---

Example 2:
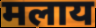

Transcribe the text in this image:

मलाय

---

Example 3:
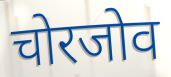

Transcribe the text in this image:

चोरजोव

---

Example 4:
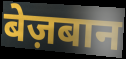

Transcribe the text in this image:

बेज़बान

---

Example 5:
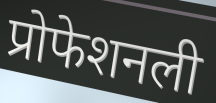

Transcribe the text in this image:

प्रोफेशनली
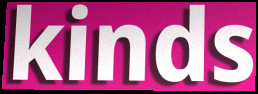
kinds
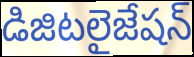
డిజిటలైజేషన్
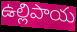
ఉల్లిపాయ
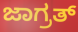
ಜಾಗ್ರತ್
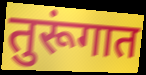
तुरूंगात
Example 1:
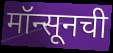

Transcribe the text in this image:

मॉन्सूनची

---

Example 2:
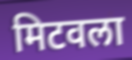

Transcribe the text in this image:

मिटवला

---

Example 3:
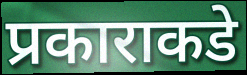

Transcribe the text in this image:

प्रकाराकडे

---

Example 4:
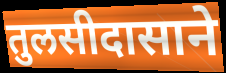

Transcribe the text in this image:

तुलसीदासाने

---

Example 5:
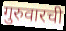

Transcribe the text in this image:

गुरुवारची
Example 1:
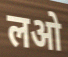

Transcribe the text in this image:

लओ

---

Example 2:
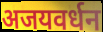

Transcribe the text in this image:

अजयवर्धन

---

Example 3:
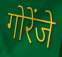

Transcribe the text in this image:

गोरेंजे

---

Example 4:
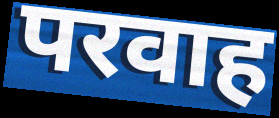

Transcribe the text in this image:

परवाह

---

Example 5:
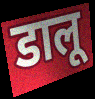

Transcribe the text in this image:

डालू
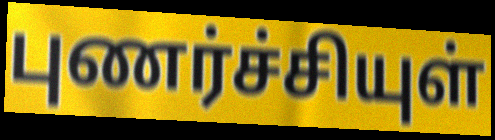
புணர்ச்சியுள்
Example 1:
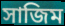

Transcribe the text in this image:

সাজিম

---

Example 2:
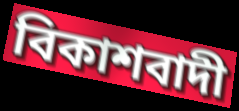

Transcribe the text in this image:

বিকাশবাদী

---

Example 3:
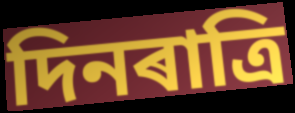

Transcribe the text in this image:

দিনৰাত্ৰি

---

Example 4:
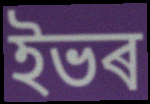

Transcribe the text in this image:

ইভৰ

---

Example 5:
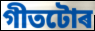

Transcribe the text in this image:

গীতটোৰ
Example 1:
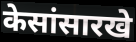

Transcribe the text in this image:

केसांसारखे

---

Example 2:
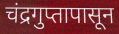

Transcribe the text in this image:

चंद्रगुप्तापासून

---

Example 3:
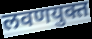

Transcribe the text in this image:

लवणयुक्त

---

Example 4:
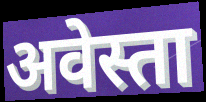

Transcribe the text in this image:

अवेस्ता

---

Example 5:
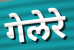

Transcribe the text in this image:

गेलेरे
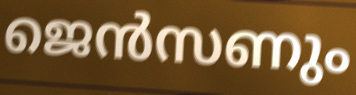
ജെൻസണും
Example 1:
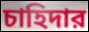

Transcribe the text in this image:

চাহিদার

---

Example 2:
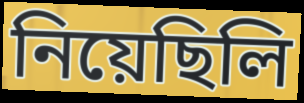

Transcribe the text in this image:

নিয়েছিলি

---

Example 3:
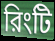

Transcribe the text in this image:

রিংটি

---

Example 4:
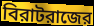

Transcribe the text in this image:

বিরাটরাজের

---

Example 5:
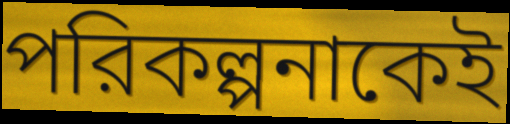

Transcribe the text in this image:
● ● ●
### EXERCISE PROMPT
Your copy should match the listing exactly, apart from the pictures it leaves out.

### SOLUTION BELOW
---

Example 2:

Transcribe the text in this image:

मलाय

---

Example 3:

Transcribe the text in this image:

चोरजोव

---

Example 4:

Transcribe the text in this image:

बेज़बान

---

Example 5:

Transcribe the text in this image:

प्रोफेशनली
kinds
డిజిటలైజేషన్
ఉల్లిపాయ
ಜಾಗ್ರತ್
तुरूंगात
Example 1:

Transcribe the text in this image:

मॉन्सूनची

---

Example 2:

Transcribe the text in this image:

मिटवला

---

Example 3:

Transcribe the text in this image:

प्रकाराकडे

---

Example 4:

Transcribe the text in this image:

तुलसीदासाने

---

Example 5:

Transcribe the text in this image:

गुरुवारची
Example 1:

Transcribe the text in this image:

लओ

---

Example 2:

Transcribe the text in this image:

अजयवर्धन

---

Example 3:

Transcribe the text in this image:

गोरेंजे

---

Example 4:

Transcribe the text in this image:

परवाह

---

Example 5:

Transcribe the text in this image:

डालू
புணர்ச்சியுள்
Example 1:

Transcribe the text in this image:

সাজিম

---

Example 2:

Transcribe the text in this image:

বিকাশবাদী

---

Example 3:

Transcribe the text in this image:

দিনৰাত্ৰি

---

Example 4:

Transcribe the text in this image:

ইভৰ

---

Example 5:

Transcribe the text in this image:

গীতটোৰ
Example 1:

Transcribe the text in this image:

केसांसारखे

---

Example 2:

Transcribe the text in this image:

चंद्रगुप्तापासून

---

Example 3:

Transcribe the text in this image:

लवणयुक्त

---

Example 4:

Transcribe the text in this image:

अवेस्ता

---

Example 5:

Transcribe the text in this image:

गेलेरे
ജെൻസണും
Example 1:

Transcribe the text in this image:

চাহিদার

---

Example 2:

Transcribe the text in this image:

নিয়েছিলি

---

Example 3:

Transcribe the text in this image:

রিংটি

---

Example 4:

Transcribe the text in this image:

বিরাটরাজের

---

Example 5:

Transcribe the text in this image:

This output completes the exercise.